What they see is whether the furniture arrived when expected and whether the experience matches what they were promised.
That is often where opinions are formed.
- Small Problems Feel Bigger To Customers
A retailer may see an inventory discrepancy.
The customer sees a delayed order. A retailer sees a stock allocation problem.
The customer sees a delivery date changing.
By the time a customer becomes aware that something is wrong, the cause is often sitting somewhere else entirely – like a stock issue, a fulfillment problem, or a breakdown in planning or operational efficiency that can eventually find its way to the customer, even if they never see what happened behind the scenes.
- Customers Remember The End Of The Experience
A lot happens before furniture reaches a customer’s home.
There are products to compare, decisions to make, measurements to check, and orders to place. Customers rarely judge the experience solely on the beginning; they usually judge it once everything is finished.
A beautiful showroom experience can quickly be overshadowed by a frustrating delivery experience. That is why many retailers choose a 3PL that offers white glove shipping.
Services such as appointment scheduling, room-of-choice delivery, assembly, installation, and packaging removal help create a smoother final experience for the customer.
- Good Communication Creates Patience
Customers are often willing to wait longer than you might expect.

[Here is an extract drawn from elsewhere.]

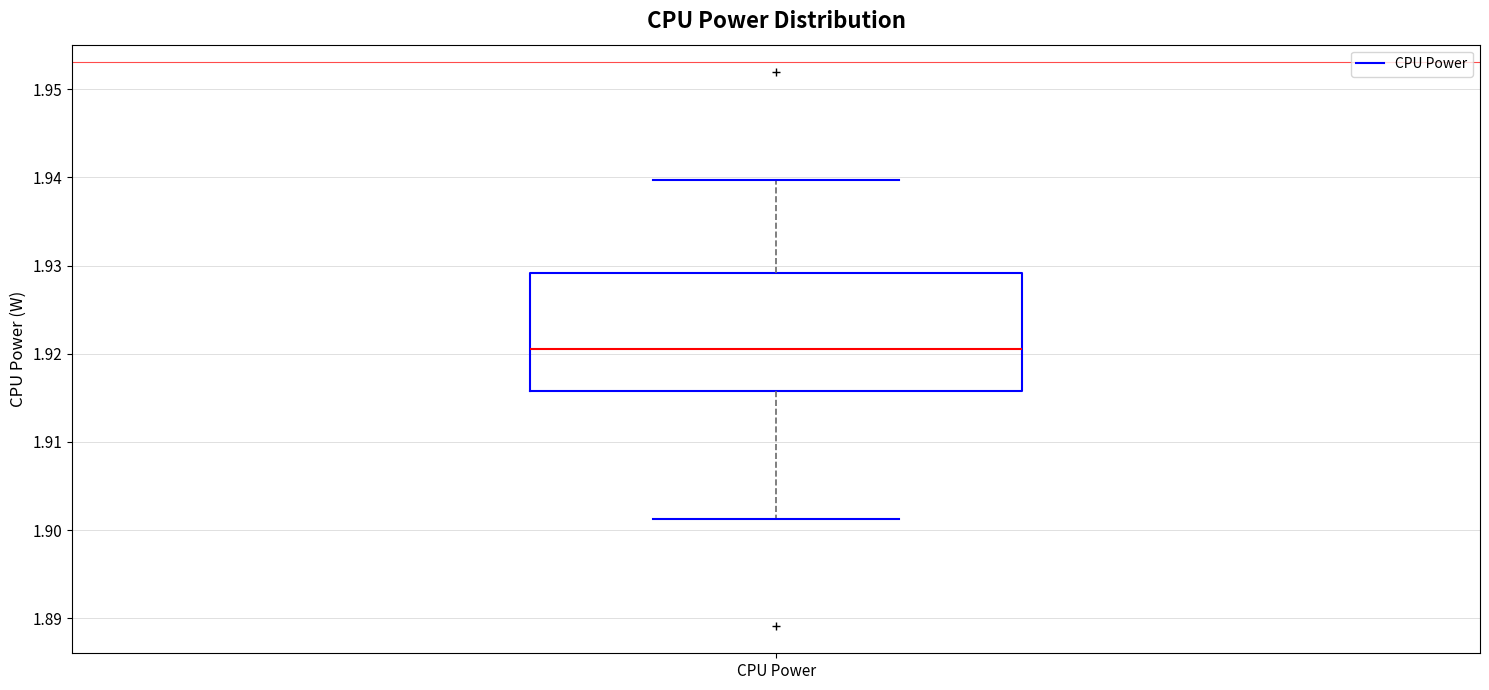

Where does the median line of the box for CPU Power sit on the y-axis? The values are not printed on the chart, so give them approximately, as read against the axis.

1.921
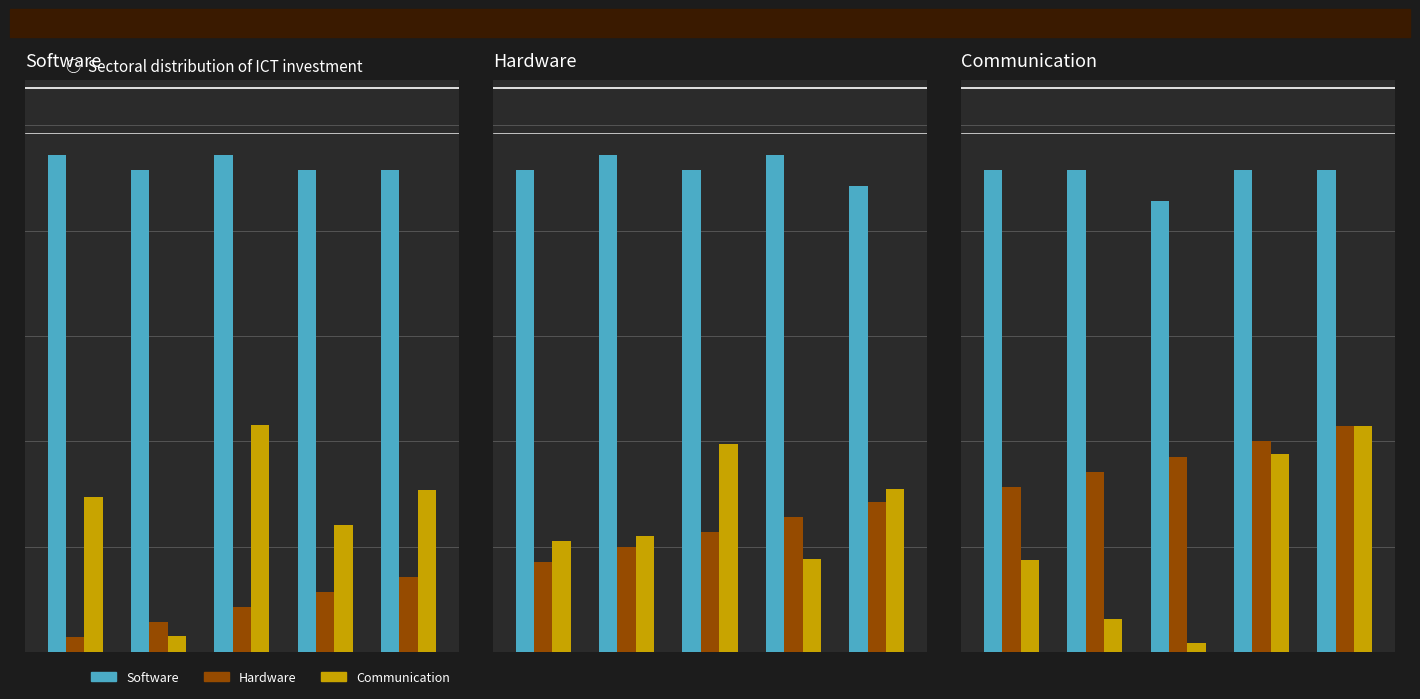

What is the value of the Communication bar at the 4th from the left?

13.2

What tests that patience is silence.
A delayed order with a clear explanation from the 3PL or retailer is usually easier to accept than an on-time order that nobody communicated about properly until the last minute.
Furniture purchases often involve weeks rather than days. That leaves plenty of time for customers to start wondering where things stand.

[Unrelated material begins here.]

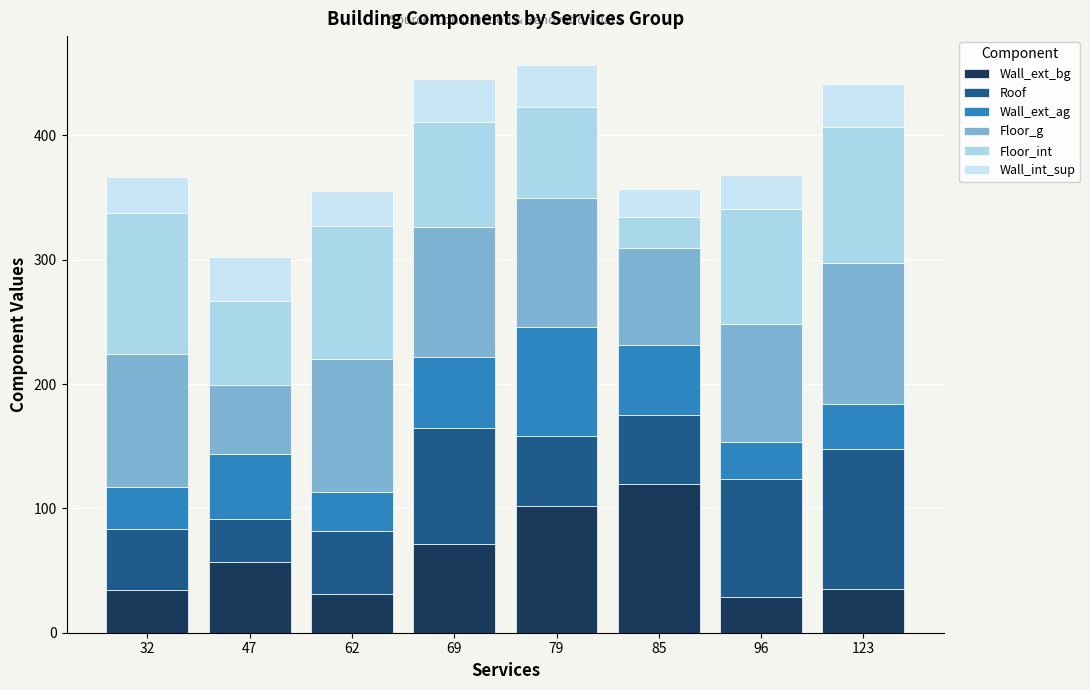

Are the bars horizontal?

No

A lack of information creates far more questions than the wait itself.
- A Great Product Does Not Guarantee A Great Experience
Most furniture retailers have seen this happen.
The customer loves the furniture. The customer is less enthusiastic about everything else that happened around it. A delayed update, confusing communication, and a frustrating delivery experience.
Customers rarely separate those things from the purchase itself. Then often become parts of the story people tell when somebody asks where they bought their furniture.
To End
A customer may only buy furniture a handful of times over several years.
That tends to make each purchase a little more memorable.
Follow these five tips above to become one of the retailers that people speak positively about afterwards.
It is almost always these smaller details that retailers need to get right along the way.